Ninth Doctor, discounting his avatars, is tall thin and dark, Dennis is medium build , brown hair.

Baal is tall with sandy hair, Bob Kolker is medium height, spare with spare dark hair. Wears glasses.

PDS is tall, dark and blocky, David Seyfert is medium height, slender, sandy hair, glasses.

William Scott Scherk and WSS both look like a typical Canadian man. They're all alike.

Adam Selene is completely bald, due to an excess of vowels, while Allen has a little hair.

Michael Stuart Kelly and MSK are both incredibly handsome.

And so on. I have a couple kinds of synaesthasia, this is the most interesting kind. It doesn't matter if I know what you actually look like, in some cases I do-- and of course we all know the Face of OL. Isn't it amazing how my synaesthesia corresponds with reality in this case?

We get impressions of fictional characters, even when the author does not describe them physically. What do we know about Darcy and Elizabeth, the most famous lovers in literary history after R&J? She had a brown skin and fine dark eyes. He was handsome and tall. That's all she wrote. And Jane Bennet the family beauty? We don't even know if she was blonde or brunette. Quite right too, because all that matters is that Austen assured that sweet Jane did not end up being "so beautiful for nothing."
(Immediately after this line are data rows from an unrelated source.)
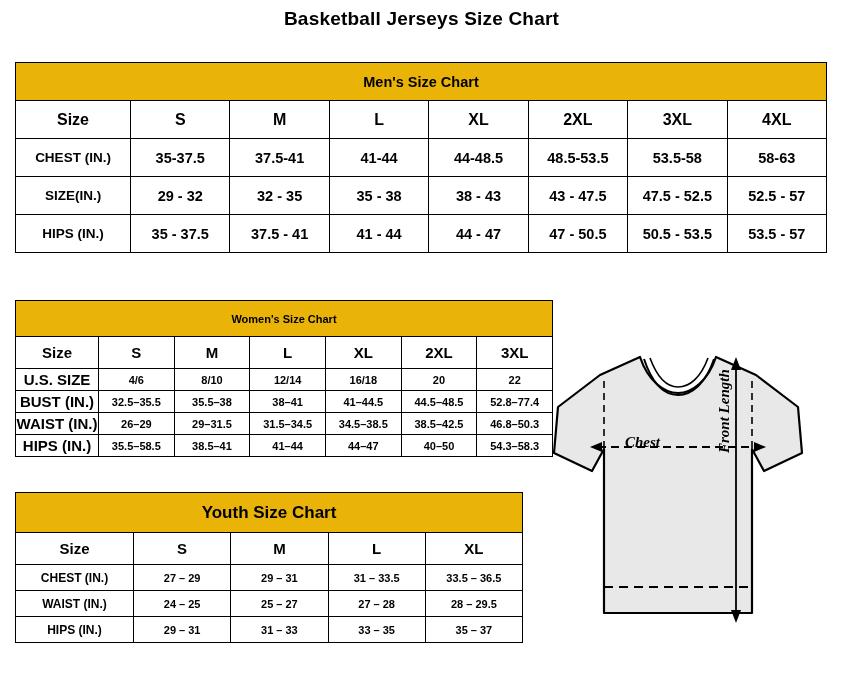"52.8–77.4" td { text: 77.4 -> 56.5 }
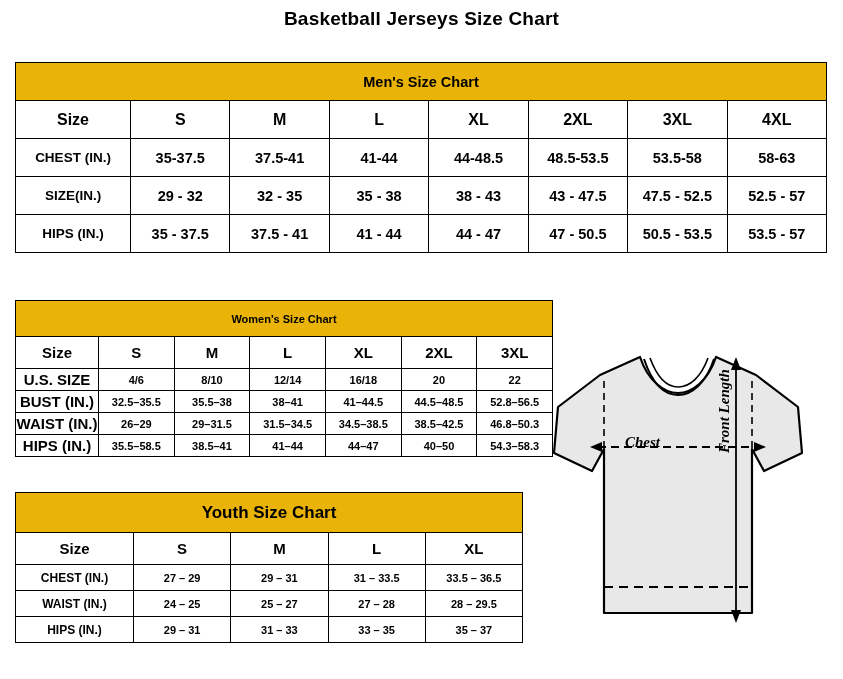"Youth Size Chart" tr { html: <tr> <td>Youth Size Chart</td> </tr> -> none }
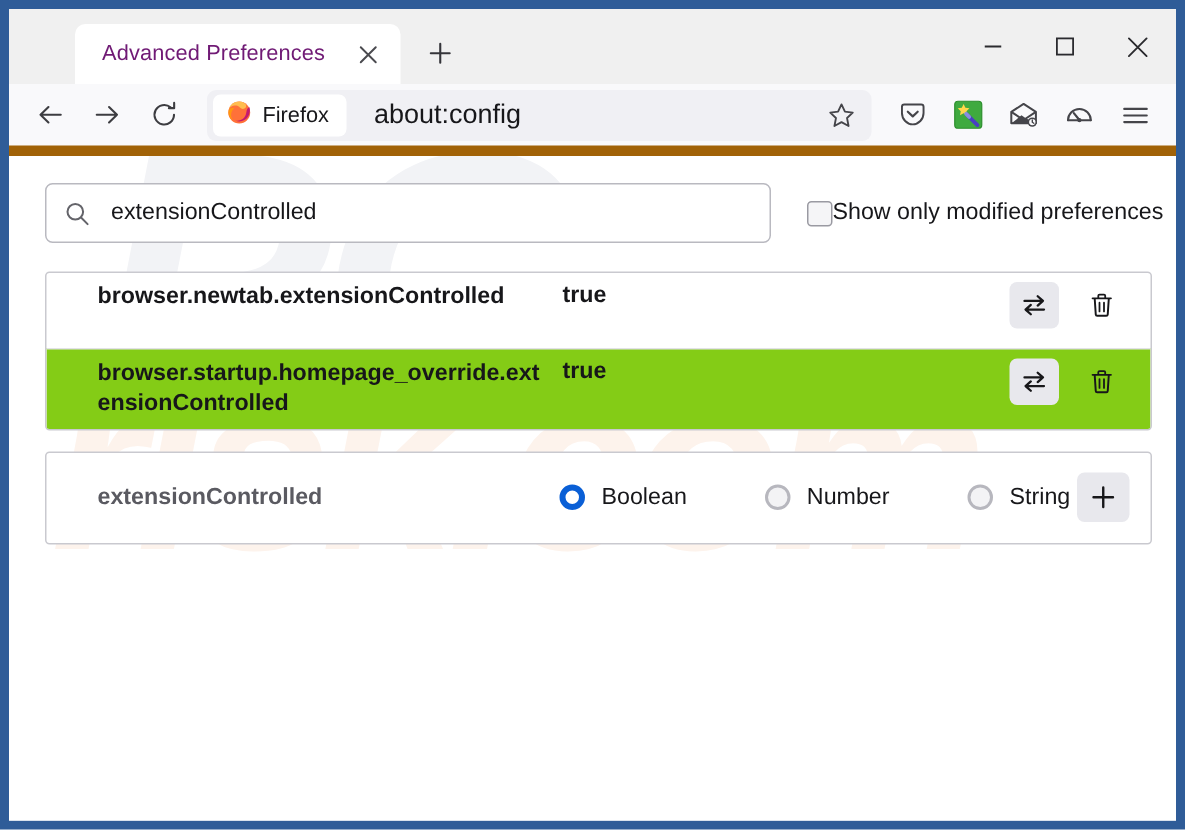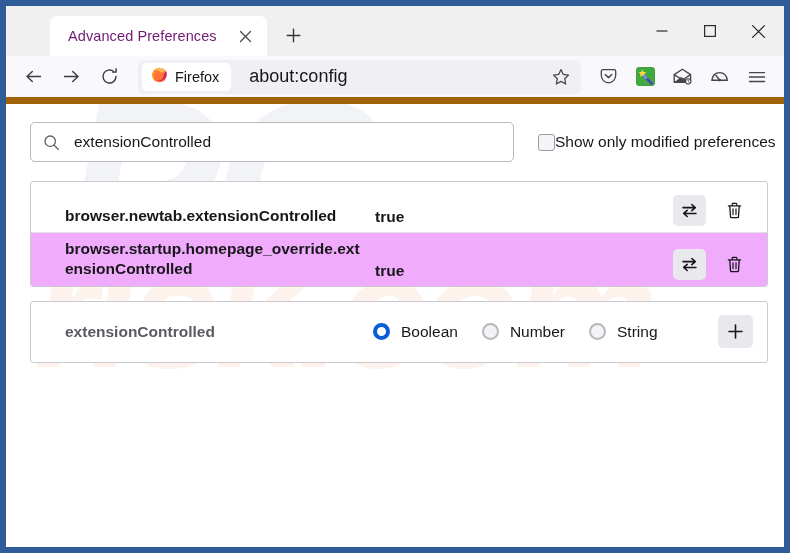"browser.newtab.extensionControlled" .prow { align-items: flex-end -> flex-start }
Some writers (great writers among them) need to visualize every character before they can start writing about them, and they demand the readerto look at the character before they will start the action. I kind of resent this, and usually skip the proud chins and medium-sized foreheads. (Sorry, just came off a bad Trollope bender). Rand thought faces showed character (boy, did she ever), and you know I wonder, maybe she got it backwards? Character maybe showed her the face? Could it be, could it be,that Ayn Rand and your humble servant had something in common, Judy O'Grady and the Colonel's lady, sisters in synaesthesia?